[Records taken from a dataset]
* * *

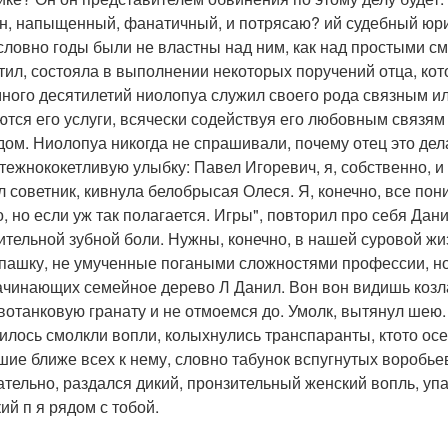
н, напыщенный, фанатичный, и потрясаю? ий судебный юри
 словно годы были не властны над ним, как над простыми с
тил, состояла в выполнении некоторых поручений отца, ко
много десятилетий ниолопуа служил своего рода связным ил
ются его услуги, всячески содействуя его любовным связя
дом. Ниолопуа никогда не спрашивали, почему отец это дела
тежнококетливую улыбку: Павел Игоревич, я, собственно, и 
л советник, кивнула белобрысая Олеся. Я, конечно, все пон
о, но если уж так полагается. Игры", повторил про себя Да
ительной зубной боли. Нужны, конечно, в нашей суровой жи
пашку, не умученные погаными сложностями профессии, но 
ачинающих семейное дерево Л Данил. Вон вон видишь козла
вотанковую гранату и не отмоемся до. Умолк, вытянул шею.
илось смолкли вопли, колыхнулись транспаранты, ктото осе
шие ближе всех к нему, словно табунок вспугнутых воробь
ательно, раздался дикий, пронзительный женский вопль, у
ий п я рядом с тобой.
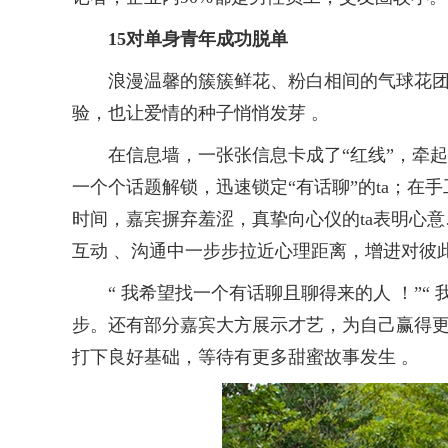
15对单身青年成功脱单
浪漫温馨的簇簇鲜花、粉白相间的气球花团、
验，也让爱情的种子悄悄发芽 。
在信息墙，一张张信息卡成了“红线”，牵起
一个个话题解锁，迅速锁定“有话聊”的ta；
时间，嘉宾摒弃羞涩，真挚向心仪的ta表明心
互动 、沟通中一步步拉近心理距离，增进对彼
“ 我希望找一个有话聊且聊得来的人 ！”“
步。还有部分嘉宾大方展示才艺，为自己赢得更
打下良好基础，等待有更多甜蜜故事发生 。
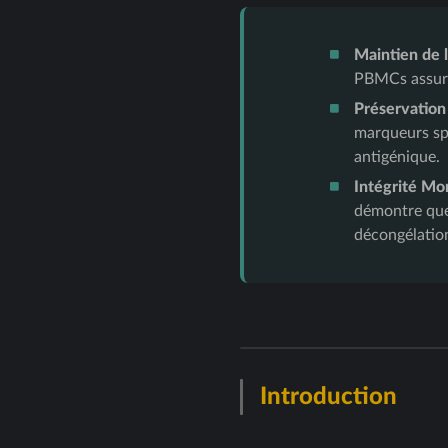
Maintien de la
PBMCs assure 
Préservation
marqueurs spé
antigénique.
Intégrité Mo
démontre que
décongélatio
Introduction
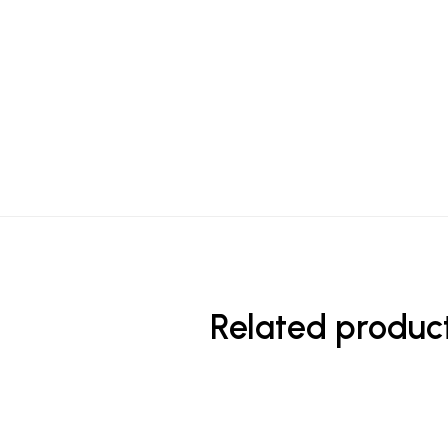
Related produc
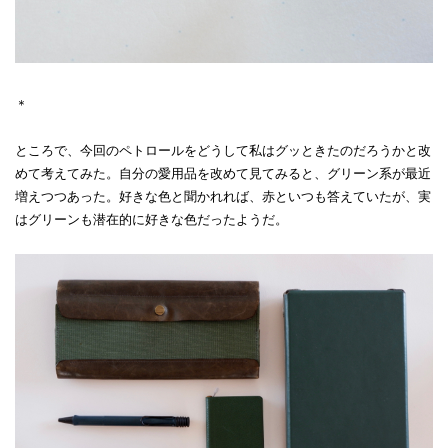
＊
ところで、今回のペトロールをどうして私はグッときたのだろうかと改
めて考えてみた。自分の愛用品を改めて見てみると、グリーン系が最近
増えつつあった。好きな色と聞かれれば、赤といつも答えていたが、実
はグリーンも潜在的に好きな色だったようだ。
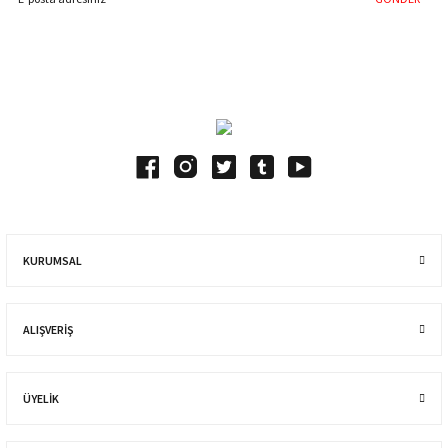
Blog Yazılarımız
KURUMSAL
ALIŞVERIŞ
ÜYELİK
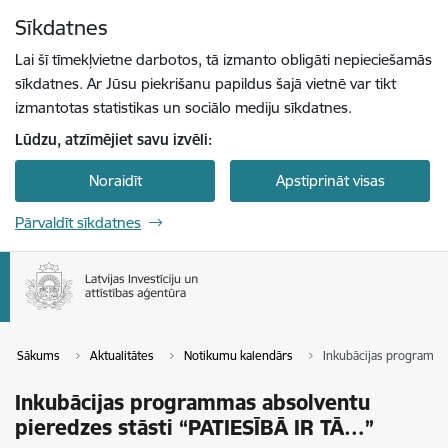
Pāriet uz lapas saturu
Sīkdatnes
Spied
lai meklētu
Enter
Lai šī tīmekļvietne darbotos, tā izmanto obligāti nepieciešamās
sīkdatnes. Ar Jūsu piekrišanu papildus šajā vietnē var tikt
izmantotas statistikas un sociālo mediju sīkdatnes.
Lūdzu, atzīmējiet savu izvēli:
Noraidīt
Apstiprināt visas
Pārvaldīt sīkdatnes
Sākums
Aktualitātes
Notikumu kalendārs
Inkubācijas programma
Inkubācijas programmas absolventu
pieredzes stāsti “PATIESĪBĀ IR TĀ…”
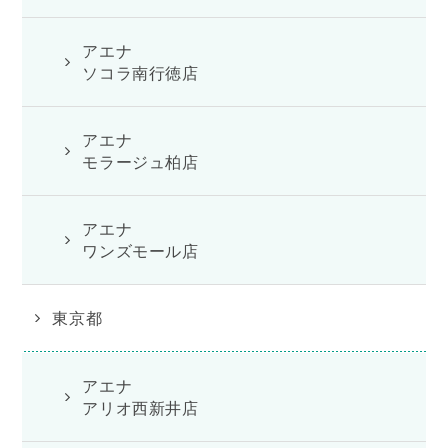
アエナ
ソコラ南行徳店
アエナ
モラージュ柏店
アエナ
ワンズモール店
東京都
アエナ
アリオ西新井店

* * *

Your goal » Rewrite the text of all the material above, replacing each "アエナ" with "AENA" and keeping everything else unchanged. Omit the pictures from your answer.

Response to this task »
н, напыщенный, фанатичный, и потрясаю? ий судебный юри
 словно годы были не властны над ним, как над простыми с
тил, состояла в выполнении некоторых поручений отца, ко
много десятилетий ниолопуа служил своего рода связным ил
ются его услуги, всячески содействуя его любовным связя
дом. Ниолопуа никогда не спрашивали, почему отец это дела
тежнококетливую улыбку: Павел Игоревич, я, собственно, и 
л советник, кивнула белобрысая Олеся. Я, конечно, все пон
о, но если уж так полагается. Игры", повторил про себя Да
ительной зубной боли. Нужны, конечно, в нашей суровой жи
пашку, не умученные погаными сложностями профессии, но 
ачинающих семейное дерево Л Данил. Вон вон видишь козла
вотанковую гранату и не отмоемся до. Умолк, вытянул шею.
илось смолкли вопли, колыхнулись транспаранты, ктото осе
шие ближе всех к нему, словно табунок вспугнутых воробь
ательно, раздался дикий, пронзительный женский вопль, у
ий п я рядом с тобой.
15对单身青年成功脱单
浪漫温馨的簇簇鲜花、粉白相间的气球花团、
验，也让爱情的种子悄悄发芽 。
在信息墙，一张张信息卡成了“红线”，牵起
一个个话题解锁，迅速锁定“有话聊”的ta；
时间，嘉宾摒弃羞涩，真挚向心仪的ta表明心
互动 、沟通中一步步拉近心理距离，增进对彼
“ 我希望找一个有话聊且聊得来的人 ！”“
步。还有部分嘉宾大方展示才艺，为自己赢得更
打下良好基础，等待有更多甜蜜故事发生 。
Maintien de la
PBMCs assure 
Préservation
marqueurs spé
antigénique.
Intégrité Mo
démontre que
décongélatio
Introduction
Related produc
＊
ところで、今回のペトロールをどうして私はグッときたのだろうかと改
めて考えてみた。自分の愛用品を改めて見てみると、グリーン系が最近
増えつつあった。好きな色と聞かれれば、赤といつも答えていたが、実
はグリーンも潜在的に好きな色だったようだ。
Blog Yazılarımız
KURUMSAL
ALIŞVERIŞ
ÜYELİK
Pāriet uz lapas saturu
Sīkdatnes
Spied
lai meklētu
Enter
Lai šī tīmekļvietne darbotos, tā izmanto obligāti nepieciešamās
sīkdatnes. Ar Jūsu piekrišanu papildus šajā vietnē var tikt
izmantotas statistikas un sociālo mediju sīkdatnes.
Lūdzu, atzīmējiet savu izvēli:
Noraidīt
Apstiprināt visas
Pārvaldīt sīkdatnes
Sākums
Aktualitātes
Notikumu kalendārs
Inkubācijas programma
Inkubācijas programmas absolventu
pieredzes stāsti “PATIESĪBĀ IR TĀ…”
AENA
ソコラ南行徳店
AENA
モラージュ柏店
AENA
ワンズモール店
東京都
AENA
アリオ西新井店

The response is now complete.